Express Gateway for api-key authentication, routing and access to consumed services, but bypassing its user and application management system, which I feel I don't need here Express Gateway用于api密钥身份验证，路由和对已使用服务的访问，但绕过了它的用户和应用程序管理系统，我觉得我在这里不需要
Nest.js (or other web frameworks) for the business logic service(s), eg inserting and querying data to/from the main application database(s) 用于业务逻辑服务的Nest.js （或其他Web框架），例如，向/从主应用程序数据库插入和查询数据

I'd like FusionAuth and Express Gateway to work together, but it's not clear to me whether I need to implement a custom express-gateway-plugin or not (eg use jwt?). 我希望FusionAuth和Express Gateway可以一起工作，但是我不清楚我是否需要实现自定义的express-gateway-plugin（例如，使用jwt？

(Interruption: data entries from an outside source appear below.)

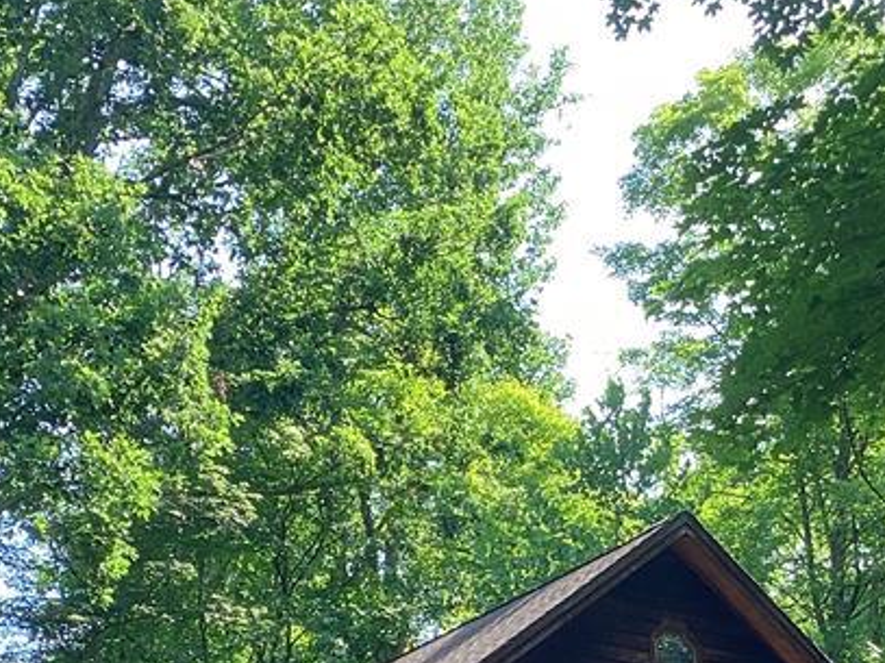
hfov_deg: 25.0
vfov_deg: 18.2
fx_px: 1994
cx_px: 441
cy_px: 720
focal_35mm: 78
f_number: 2.4
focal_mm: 3.3
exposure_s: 1/100
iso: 40
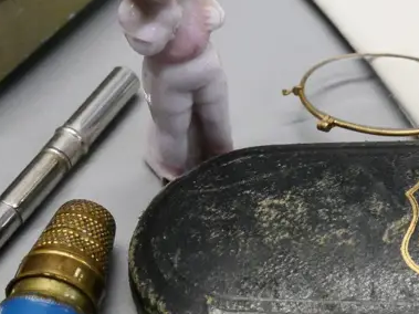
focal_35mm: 81
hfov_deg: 23.5
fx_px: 980
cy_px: 212
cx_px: 383
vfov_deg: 18.1
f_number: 5
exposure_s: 1/250
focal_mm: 15
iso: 3200
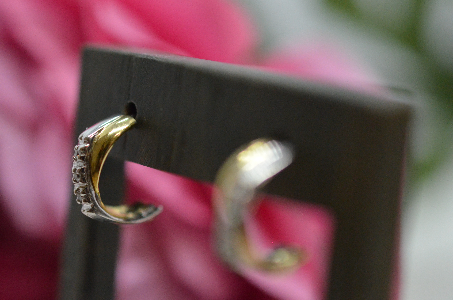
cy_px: 181
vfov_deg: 17.2
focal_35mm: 79
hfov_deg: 25.7
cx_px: 191
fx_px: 992
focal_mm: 40
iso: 3200
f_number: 4
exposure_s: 1/2500
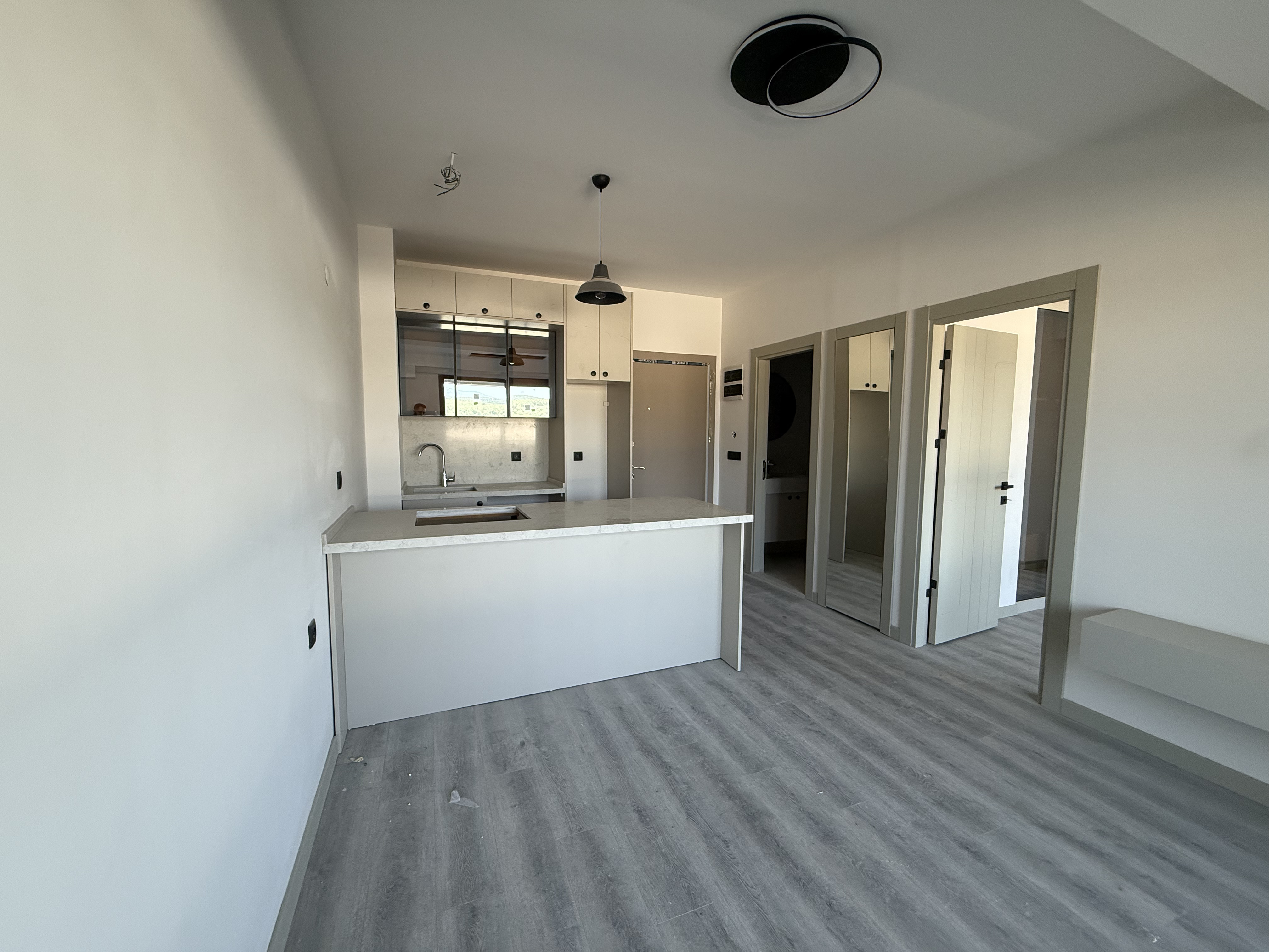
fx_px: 513
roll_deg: -0.3
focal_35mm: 14
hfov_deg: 102.1
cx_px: 634
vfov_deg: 85.7
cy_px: 476
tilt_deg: -4.9
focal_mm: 2.22
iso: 160
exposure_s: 1/99
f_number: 2.2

）。

Everything will work behind a reverse proxy (nginx) that will handle https. 一切都会在处理HTTPS的反向代理（nginx）后面起作用。

I'd like to hear some suggestions, eg if this scenario can be correct and if those technologies can work well together, if somebody experienced a similar scenario, or if there are better alternatives for this scenario. 我想听听一些建议，例如，这种情况是否正确，这些技术是否可以很好地协同工作，是否有人遇到过类似的情况，或者是否有更好的替代方法。

1 个解决方案

I'm using React and the full Express package, but you can see what I've started at my repo I have linked. 我正在使用React和完整的Express包，但是您可以在我链接的仓库中看到我开始的内容。 Not everything is implemented yet, but you can see how I implement login via JWT and refresh tokens, and how I authenticate access to pages. 尚未实现所有功能，但是您可以看到我如何通过JWT和刷新令牌实现登录，以及如何对页面访问进行身份验证。 In my application, the frontend makes requests to Express to determine access to a page, so it's a little different than you'll typically see. 在我的应用程序中，前端向Express发出请求以确定对页面的访问，因此它与您通常看到的有所不同。 This does add some load time since it involves two HTTPS requests (or local host as in the codebase example). 这确实增加了一些加载时间，因为它涉及两个HTTPS请求（或本地主机，如代码库示例中所示）。 It might not be quite what you're looking for, but it may give you some ideas. 它可能不是您要找的东西，但是可能会给您一些想法。